Via Egidio Gorra 25, Piacenza (PC)
Vedi l'intervista a Gigi Fresco a fine partita
Vedi l'intervista a Brando Dolfi a fine partita.
Vedi gli highlights della partita
PIACENZA vs VIRTUS VERONA 0-1
L’adolescenziale sfacciataggine rossoblù prevale sull’anzianità piacentina. La formazione più giovane del campionato - escluso il Milan Futuro U23 - vince sul campo del Garilli, il campo della compagine con l’età media più alta dell’intero girone B, nonché papabile corazzata campione. Vince soffrendo, come fanno i grandi, rinunciando per lunghi tratti della gara a quella frizzantezza che da sempre contraddistingue il calcio che si insegna in via Montorio 112.

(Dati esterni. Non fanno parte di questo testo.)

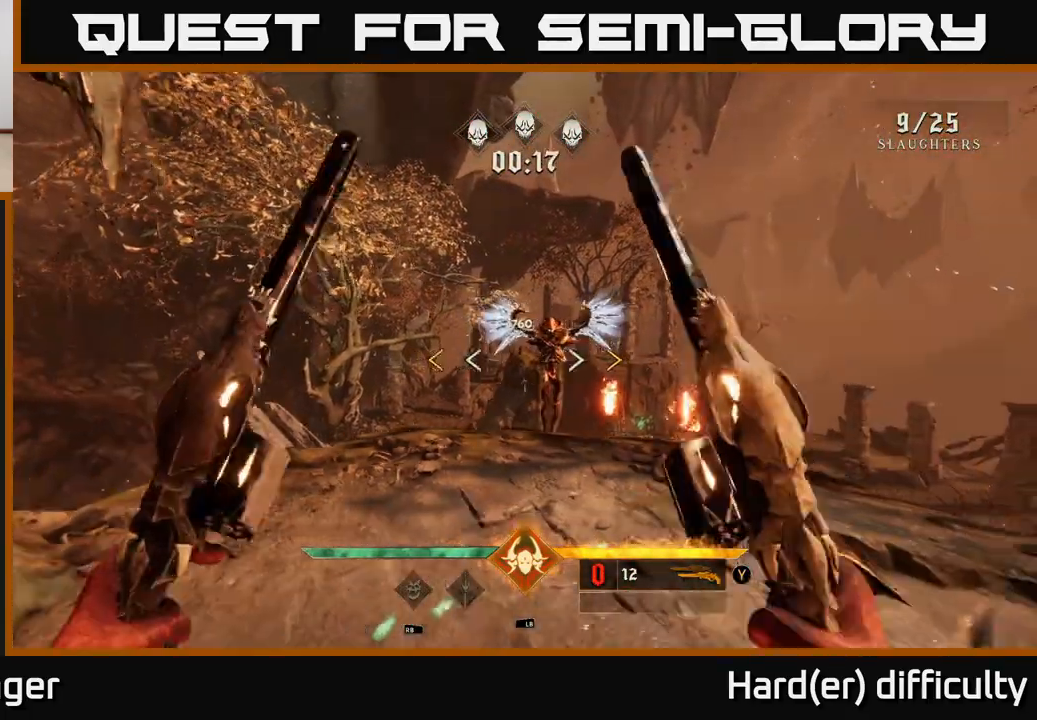
{"buttons": ["X"], "left_stick": "center", "right_stick": "center", "events": [[17, "left_stick", "center"], [500, "X", "down"]]}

Sono quindi tre punti d’oro per la Virtus Verona, che dopo le due rimonte subite contro Schio e Villa Valle stappa la partita con Ojeh al 2’ della ripresa e la confeziona fino al triplice fischio del direttore di gara. Una vittoria da grande contro i grandi. L’approccio iniziale alla gara è stato audace e arrembante. Non tanto in una scellerata pressione sui diretti avversari, bensì nella compattezza dell’intero blocco squadra. In fase difensiva così come in quella offensiva. La scelta di panchinare Kristoffersen a favore del neo-arrivato Bayou ha ripagato mister Fresco, con il classe 2006 che ha duettato in sintonia con Ojeh.
Infatti, dopo un primo tempo chiuso sullo 0-0 grazie al rigore parato a tempo scaduto da parte di Dolfi, la Virtus comincia il secondo tempo con lo stesso anthem del primo: l’asse Bayou-Ojeh. La prima occasione del primo tempo, così come quella del secondo, porta il loro nome. Il neo-arrivato da Mantova con il cross, di destro e da destra, verso l’incornata del numero 20. Che se nel primo tempo ha spedito a lato del portiere, non ne ha voluto sapere di sbagliare nella ripresa.
Dopo aver sbloccato il parziale a proprio favore i rossoblù si sono inevitabilmente schiacciati sulla propria trequarti, innalzando un blocco granitico a ridosso della linea d’area di rigore. Non proprio la filosofia che ci si aspetta dai rossoblù. Ed è proprio in questa piega attendista che si nasconde il vero sottotesto della vittoria odierna: conquistare la vittoria al grido di “evoluzione” e “crescita”. Esattamente come fanno i grandi. Esattamente come ha ribadito Gigi nella conferenza.